Back in the mid-2000’s, a colleague of mine from my days working for Seabourn Cruise Line was visiting me from Dallas. Of course, being a Texan, she knows a little about beef! She taught me a few tricks to cooking beef, including how to make a classic pan-seared filet mignon, French style in a cast iron skillet (recipe one day soon)…. but more importantly, was how to prepare the perfect flank steak and marinade.

OMG – it is so delicious, you’ll be licking the plate for all the remaining juices! And, the best part, it’s so simple.

I serve flank steak as a standalone meat with a variety of sides, including just veggies, or potatoes, and sometimes even an olive oil and pepper pasta dish. It’s delicious on salads, or in burritos, tacos or tortillas, as well as a variety of Asian dishes.

The key, in my opinion, is the temperature. I know many people like their beef overly cooked, but medium-rare is the bomb. A little pinkish-red brings out flavor so much better than a dried shoe-leather steak, but I digress. That’s up to you!

The first thing when making it is to score it with criss-cross cuts on both sides. Rub a few cloves or garlic in the scores and pour soy sauce on top. Not too much, otherwise it will be too salty.

Rub lots of freshly ground black pepper and squeeze a lemon over it all. Refrigerate it for at least 30 minutes. Remove the meat and allow to get warmed up to room temperature for about 10 minutes while you’re heating your grill or cast iron skillet up. Then sear it baby!

See the whole recipe below. Slice it thinly on an angle for wide, thin pieces.

I make zillions of salads so here I just added it to a salad with grilled romaine, corn, and veggies, and drizzled with a balsamic vinegar, olive oil and a touch of freshly squeezed lemon.  OUT OF THIS WORLD!

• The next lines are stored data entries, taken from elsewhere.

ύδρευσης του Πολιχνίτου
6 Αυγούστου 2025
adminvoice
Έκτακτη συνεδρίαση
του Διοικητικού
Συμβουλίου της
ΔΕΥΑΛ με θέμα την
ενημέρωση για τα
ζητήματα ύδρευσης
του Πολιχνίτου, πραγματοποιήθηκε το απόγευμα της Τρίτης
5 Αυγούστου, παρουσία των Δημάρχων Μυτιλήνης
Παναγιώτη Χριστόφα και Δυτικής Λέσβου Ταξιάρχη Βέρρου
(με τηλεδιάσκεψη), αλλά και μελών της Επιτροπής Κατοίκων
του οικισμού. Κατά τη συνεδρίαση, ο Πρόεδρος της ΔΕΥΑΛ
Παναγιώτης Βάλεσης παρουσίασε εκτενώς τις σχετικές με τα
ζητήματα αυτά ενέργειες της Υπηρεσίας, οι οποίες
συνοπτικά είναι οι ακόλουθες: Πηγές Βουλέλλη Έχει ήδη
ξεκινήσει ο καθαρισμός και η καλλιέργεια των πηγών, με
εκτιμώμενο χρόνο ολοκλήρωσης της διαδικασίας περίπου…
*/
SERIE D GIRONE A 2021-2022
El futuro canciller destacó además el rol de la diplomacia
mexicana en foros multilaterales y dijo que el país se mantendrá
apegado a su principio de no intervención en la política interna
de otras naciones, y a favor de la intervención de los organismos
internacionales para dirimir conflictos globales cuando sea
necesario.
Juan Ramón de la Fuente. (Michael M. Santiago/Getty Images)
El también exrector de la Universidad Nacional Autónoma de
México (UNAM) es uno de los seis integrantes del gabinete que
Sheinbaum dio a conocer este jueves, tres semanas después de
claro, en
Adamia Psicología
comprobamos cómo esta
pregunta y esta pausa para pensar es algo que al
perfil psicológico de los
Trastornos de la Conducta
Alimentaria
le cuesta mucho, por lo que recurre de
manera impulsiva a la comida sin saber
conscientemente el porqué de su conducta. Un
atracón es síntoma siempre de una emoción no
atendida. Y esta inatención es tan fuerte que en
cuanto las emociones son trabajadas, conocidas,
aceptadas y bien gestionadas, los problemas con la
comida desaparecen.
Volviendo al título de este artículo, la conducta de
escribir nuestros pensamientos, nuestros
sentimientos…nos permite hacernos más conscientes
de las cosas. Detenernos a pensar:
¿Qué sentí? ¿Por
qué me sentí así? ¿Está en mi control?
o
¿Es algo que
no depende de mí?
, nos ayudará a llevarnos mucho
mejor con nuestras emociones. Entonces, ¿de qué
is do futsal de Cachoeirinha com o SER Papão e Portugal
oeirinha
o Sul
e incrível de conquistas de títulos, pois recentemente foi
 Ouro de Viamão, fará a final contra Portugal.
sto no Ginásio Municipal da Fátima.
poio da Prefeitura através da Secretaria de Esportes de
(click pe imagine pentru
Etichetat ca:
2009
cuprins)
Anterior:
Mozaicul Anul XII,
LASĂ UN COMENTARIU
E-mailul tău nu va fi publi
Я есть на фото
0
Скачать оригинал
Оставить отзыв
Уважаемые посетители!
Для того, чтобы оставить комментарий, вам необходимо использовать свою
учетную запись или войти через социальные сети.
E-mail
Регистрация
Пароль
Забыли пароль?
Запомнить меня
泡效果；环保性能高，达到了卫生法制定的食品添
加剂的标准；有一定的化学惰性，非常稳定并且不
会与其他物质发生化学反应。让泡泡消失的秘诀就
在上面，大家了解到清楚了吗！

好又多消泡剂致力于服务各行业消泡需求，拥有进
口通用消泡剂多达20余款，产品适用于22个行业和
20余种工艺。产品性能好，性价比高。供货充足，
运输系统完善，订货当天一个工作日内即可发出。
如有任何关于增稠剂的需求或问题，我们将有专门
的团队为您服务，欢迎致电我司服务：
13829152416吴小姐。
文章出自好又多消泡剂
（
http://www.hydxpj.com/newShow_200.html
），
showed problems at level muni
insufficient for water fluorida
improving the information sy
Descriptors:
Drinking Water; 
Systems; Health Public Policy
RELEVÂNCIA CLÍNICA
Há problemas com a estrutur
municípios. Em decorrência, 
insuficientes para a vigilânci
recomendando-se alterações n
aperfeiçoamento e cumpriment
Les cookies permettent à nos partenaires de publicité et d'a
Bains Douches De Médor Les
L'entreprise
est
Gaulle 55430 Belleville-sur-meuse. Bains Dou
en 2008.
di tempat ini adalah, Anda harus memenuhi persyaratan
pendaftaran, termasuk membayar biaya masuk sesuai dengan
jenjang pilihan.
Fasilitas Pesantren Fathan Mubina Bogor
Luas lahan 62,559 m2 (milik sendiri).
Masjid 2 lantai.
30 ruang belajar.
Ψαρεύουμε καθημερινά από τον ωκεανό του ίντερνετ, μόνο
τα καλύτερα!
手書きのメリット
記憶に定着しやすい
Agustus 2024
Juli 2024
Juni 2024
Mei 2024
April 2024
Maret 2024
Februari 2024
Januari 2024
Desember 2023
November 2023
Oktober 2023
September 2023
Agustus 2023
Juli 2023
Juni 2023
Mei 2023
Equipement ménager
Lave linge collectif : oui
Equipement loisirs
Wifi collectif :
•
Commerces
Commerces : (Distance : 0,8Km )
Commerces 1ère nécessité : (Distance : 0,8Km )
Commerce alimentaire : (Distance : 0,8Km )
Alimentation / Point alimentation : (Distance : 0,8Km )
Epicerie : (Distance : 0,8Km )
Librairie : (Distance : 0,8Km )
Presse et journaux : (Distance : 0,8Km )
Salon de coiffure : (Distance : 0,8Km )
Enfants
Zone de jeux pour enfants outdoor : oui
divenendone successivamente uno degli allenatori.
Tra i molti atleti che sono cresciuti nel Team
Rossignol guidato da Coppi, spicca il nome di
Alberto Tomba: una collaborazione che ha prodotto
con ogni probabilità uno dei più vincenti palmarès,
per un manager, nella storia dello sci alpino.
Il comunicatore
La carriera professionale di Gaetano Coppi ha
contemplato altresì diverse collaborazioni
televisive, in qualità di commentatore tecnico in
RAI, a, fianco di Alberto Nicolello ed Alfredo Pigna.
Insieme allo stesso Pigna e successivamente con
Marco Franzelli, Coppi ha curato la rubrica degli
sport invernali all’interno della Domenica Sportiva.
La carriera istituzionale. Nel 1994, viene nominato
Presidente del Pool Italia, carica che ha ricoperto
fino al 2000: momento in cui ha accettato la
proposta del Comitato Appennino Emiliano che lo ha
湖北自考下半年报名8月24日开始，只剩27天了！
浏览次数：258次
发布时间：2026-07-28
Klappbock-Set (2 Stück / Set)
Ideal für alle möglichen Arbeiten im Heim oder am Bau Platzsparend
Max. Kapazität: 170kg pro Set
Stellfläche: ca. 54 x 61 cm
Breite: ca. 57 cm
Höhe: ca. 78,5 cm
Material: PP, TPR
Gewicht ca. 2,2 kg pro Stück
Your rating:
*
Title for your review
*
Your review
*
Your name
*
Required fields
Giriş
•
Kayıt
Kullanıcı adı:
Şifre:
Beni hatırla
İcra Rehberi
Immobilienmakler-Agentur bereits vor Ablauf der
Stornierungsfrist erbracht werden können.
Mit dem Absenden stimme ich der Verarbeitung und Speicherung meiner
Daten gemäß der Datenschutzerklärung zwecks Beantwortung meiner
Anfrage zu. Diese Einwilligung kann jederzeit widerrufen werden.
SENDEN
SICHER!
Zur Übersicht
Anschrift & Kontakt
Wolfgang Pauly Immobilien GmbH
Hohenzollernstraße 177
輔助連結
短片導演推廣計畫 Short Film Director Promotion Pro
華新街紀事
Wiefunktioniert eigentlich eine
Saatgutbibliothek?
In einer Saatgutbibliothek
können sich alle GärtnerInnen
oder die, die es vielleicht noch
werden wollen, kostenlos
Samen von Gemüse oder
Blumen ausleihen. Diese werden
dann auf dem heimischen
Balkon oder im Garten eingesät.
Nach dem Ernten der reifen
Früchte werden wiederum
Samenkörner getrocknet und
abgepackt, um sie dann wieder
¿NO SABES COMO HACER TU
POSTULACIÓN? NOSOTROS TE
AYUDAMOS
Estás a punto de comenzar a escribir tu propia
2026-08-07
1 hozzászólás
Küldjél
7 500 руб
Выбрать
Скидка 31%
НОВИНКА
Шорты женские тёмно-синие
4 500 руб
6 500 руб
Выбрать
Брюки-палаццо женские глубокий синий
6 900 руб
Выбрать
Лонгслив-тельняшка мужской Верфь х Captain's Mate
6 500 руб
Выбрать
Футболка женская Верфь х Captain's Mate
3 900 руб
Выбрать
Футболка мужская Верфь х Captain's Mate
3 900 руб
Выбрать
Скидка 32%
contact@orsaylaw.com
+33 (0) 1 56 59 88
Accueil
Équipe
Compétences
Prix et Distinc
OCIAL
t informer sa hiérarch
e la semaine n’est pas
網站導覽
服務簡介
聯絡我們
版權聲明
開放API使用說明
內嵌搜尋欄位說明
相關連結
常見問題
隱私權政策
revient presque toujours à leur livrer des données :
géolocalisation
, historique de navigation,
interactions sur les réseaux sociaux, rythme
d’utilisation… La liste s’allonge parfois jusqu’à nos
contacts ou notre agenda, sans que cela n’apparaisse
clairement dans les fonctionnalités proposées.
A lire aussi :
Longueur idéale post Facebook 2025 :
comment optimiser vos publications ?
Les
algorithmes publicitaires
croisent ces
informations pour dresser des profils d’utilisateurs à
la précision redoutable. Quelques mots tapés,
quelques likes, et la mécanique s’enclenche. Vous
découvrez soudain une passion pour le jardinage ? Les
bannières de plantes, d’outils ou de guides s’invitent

Give it a whirl and let me know what you think!

Flank Steak

A delicious marinade and recipe for flank steak.
Prep Time 10 mins
Cook Time 15 mins
Marinate in refrigerator 30 mins
Total Time 55 mins
Course Beef, Main Course
Cuisine American, Dinner, Lunch
Servings 4 servings


  • 1-2 Pound Flank Steak
  • 1/4 cup Soy sauce
  • 4 cloves Garlic Pressed
  • 1/2 Lemon (Juiced)
  • 1 tsp Freshly ground black pepper


  • Score flank steak on the diagonal, criss cross, both sides, with a sharp knife
  • Press 2 cloves of garlic into the scores on each side
  • Add fresh ground pepper to both sides
  • Juice the lemon onto both sides
  • Cover with wrap and refrigerate for at least 30 minutes.
  • Remove from refrigerator for at least 10 minutes before cooking. Preheat grill on high, or cast iron skillet if cooking inside. (Cast iron requires a bit of olive oil in the pan).
  • Cook on each side for at least 5 minutes before turning. It's delicious when there is a slight char to the meat.
  • Cook to desired temperature. Medium-rare is preferred with a slight pinkness to the meat.
  • Remove from heat and let rest for 5 minutes before slicing.
  • Cut the meat thinly on a slight angle. I find it's easy to slice the meat vertically (down the center) into 2 long pieces, especially if the steak is fairly wide. This way you can wrap any unused portions that aren't sliced, which prevents the meat from drying out when reheating it.
  • Serve on a salad, standalone with side, in tortilla... however you want!